* [Objective A] According to the advice for veterans seeking civilian jobs, how long did Horneck take to find a civilian job that matched his skills after he left the military in 2015?
* [Objective B] Continue the advice for veterans seeking civilian jobs from its final sentence onward.

## begin Page text

He said he’d advise other veterans to do the same, and strip things like military accolades from their resumes altogether.
“[You’re] not applying to the military, and those won’t mean as much as you think they do,” he said.
And another thing?
“Stop cussing and tone down your bravado. You might think being a shit-talking badass with confirmed kills is the pinnacle of the world, but it’s not, and most of the world doesn’t want that,” Hilt said.
2. Treat job searching like a full-time job.
Tailoring your resume and writing a cover letter for each job you’re interested in takes time.
“Finding a job is a full-time job,” said Army veteran Maureen Elias. “Treat it as such. Set aside dedicated time for the work it takes — writing thank you notes, searching online, making calls, and networking. Keep a spreadsheet of contacts and follow up.”
Go to job fairs and do your research, she added. Be ready to give recruiters your resume and elevator pitch, and prepare for possible interviews.
“Enlist the aid of a mentor or multiple mentors,” she said. “I call mine my personal board of advisors. They can help you realize what you want to do, prepare you for the journey and support you as you begin the work.”
3. Start early.
“Start planning a year out,” said Bridget Altenburg, a former Army captain who runs the Chicago-based nonprofit National Able Network that helps veterans and others find employment.
You don’t need to have everything nailed down before you get out, she said, but start figuring out where you’re going to live, what school you might attend and what jobs or industries you’re interested in. She recommends using resources, such as the Labor Department’s My Next Move website, to help you figure out what you want to do next.
4. Start networking … yesterday.
“I’d advise those that are still in the military to make as many connections as possible,” Horneck said.
“Do it before you are unemployed. Develop a career passion and do everything you can to get your foot in the door — be it education, face-to-face meetings with people already in the field, online communities, friend-of-a-friend’s-dad’s-cousin interactions, etc.”
After Horneck separated from the military in 2015, it took nearly two years for him to find a civilian job that matched his skills. He now works at a Denver-based consulting firm supporting crisis response and emergency preparedness training, a position he got based on a referral from an Army friend, he said. She, too, had joined the company based on a referral from another employee.
“Had I not kept up with a connection I never imagined would give me a career, I may still be on the job hunt,” he said.
Most jobs are gotten this way — through networking versus blindly applying for jobs, Altenburg said.

## end Page text
## begin Given records

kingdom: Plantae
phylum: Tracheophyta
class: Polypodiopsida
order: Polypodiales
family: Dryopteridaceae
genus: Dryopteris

## end Given records

* [Exercise result A] Nearly two years.

* [Exercise result B]
“There’s a hidden job search that’s hard to tap into if you just wait to apply for job postings,” she said. “Figure out where you want to work, see who you know, and ask them to connect you to a decision maker.”
Altenburg said the best time to start making connections is yesterday.
“Whenever you meet someone professionally, connect to them on LinkedIn and via email,” she said. “Keep a list of who you know by location and industry so you can ask them to help you network. Join alumni and interest groups, and don’t be shy about asking for help.”
5. Take time for yourself — and others.
“Here is what I would tell someone who is getting out of the service: Take a proactive break,” said Alberto Lopez, a Marine Corps veteran who separated in 2007.
This means taking time to “recover” from service, but in a way that will benefit you in the future, he said. For some, this could mean physically relaxing. For him, it meant volunteering.
“Volunteering allowed me to regroup from my service while researching and developing a plan for my future,” he said.
And it also looked good on a resume, filling in gaps that may have otherwise been red flags and demonstrating a passion for serving others, he said. Now, Lopez is the founder of Phenix Legacy, a nonprofit organization in Illinois that serves members of the military community and first responders.
Elias said it’s also important to remember to take time for self-care during the job searching process.
“Being told no is hard on the self-esteem,” she said.
6. Don’t give up.
As you search for a job, remember that many a resume you send will go into oblivion, and you’ll never receive a response.
“For every military transition poster child, there are 1,000 empty inboxes, waiting for even a rejection email,” Horneck said.
For 95 percent of the jobs he applied for, Horneck heard nothing.
Hilt had a similar experience. He applied to hundreds of jobs and never heard back.